• WHAT TO DO: Present the lines below as a numbered list, skipping blank lines and leaving out the pictures.

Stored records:

---

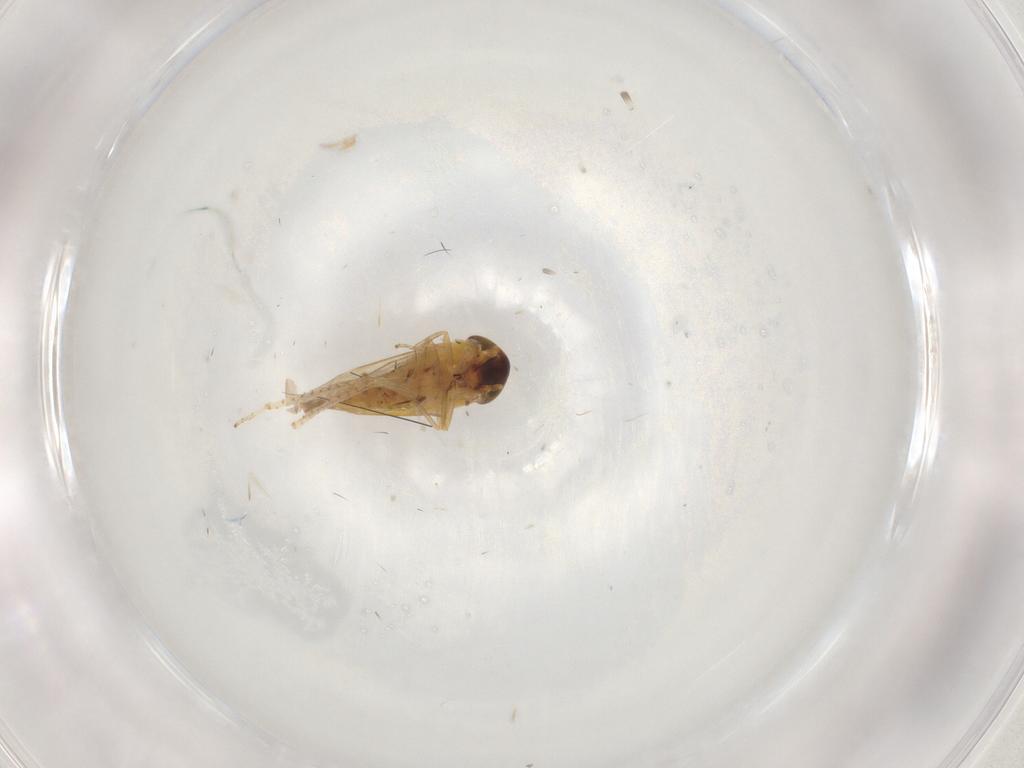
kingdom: Animalia
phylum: Arthropoda
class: Insecta
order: Hemiptera
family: Cicadellidae
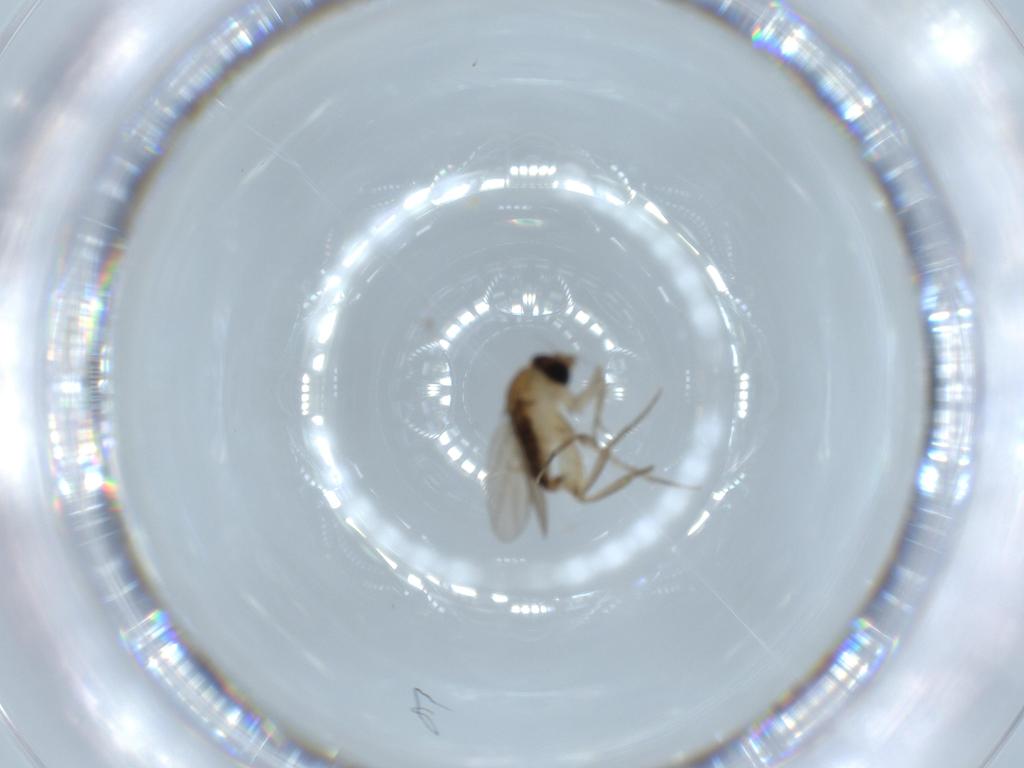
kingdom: Animalia
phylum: Arthropoda
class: Insecta
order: Diptera
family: Phoridae
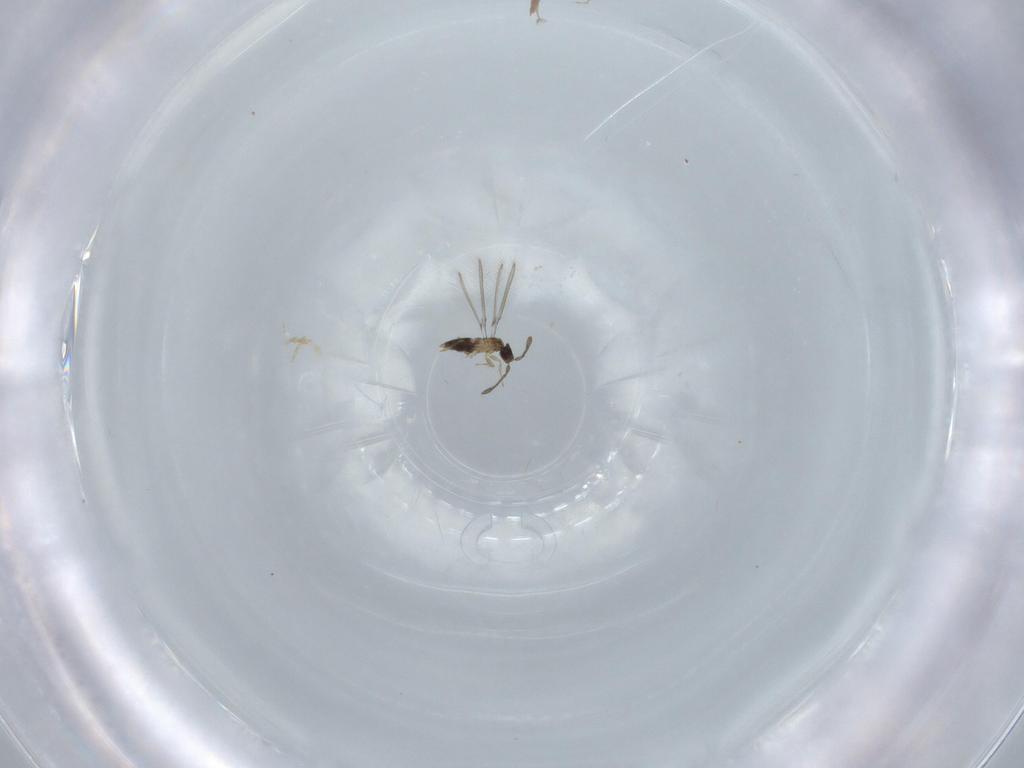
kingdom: Animalia
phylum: Arthropoda
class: Insecta
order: Hymenoptera
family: Mymaridae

---

• THE RESPONSE:
1. kingdom: Animalia
2. phylum: Arthropoda
3. class: Insecta
4. order: Hemiptera
5. family: Cicadellidae
6. kingdom: Animalia
7. phylum: Arthropoda
8. class: Insecta
9. order: Diptera
10. family: Phoridae
11. kingdom: Animalia
12. phylum: Arthropoda
13. class: Insecta
14. order: Hymenoptera
15. family: Mymaridae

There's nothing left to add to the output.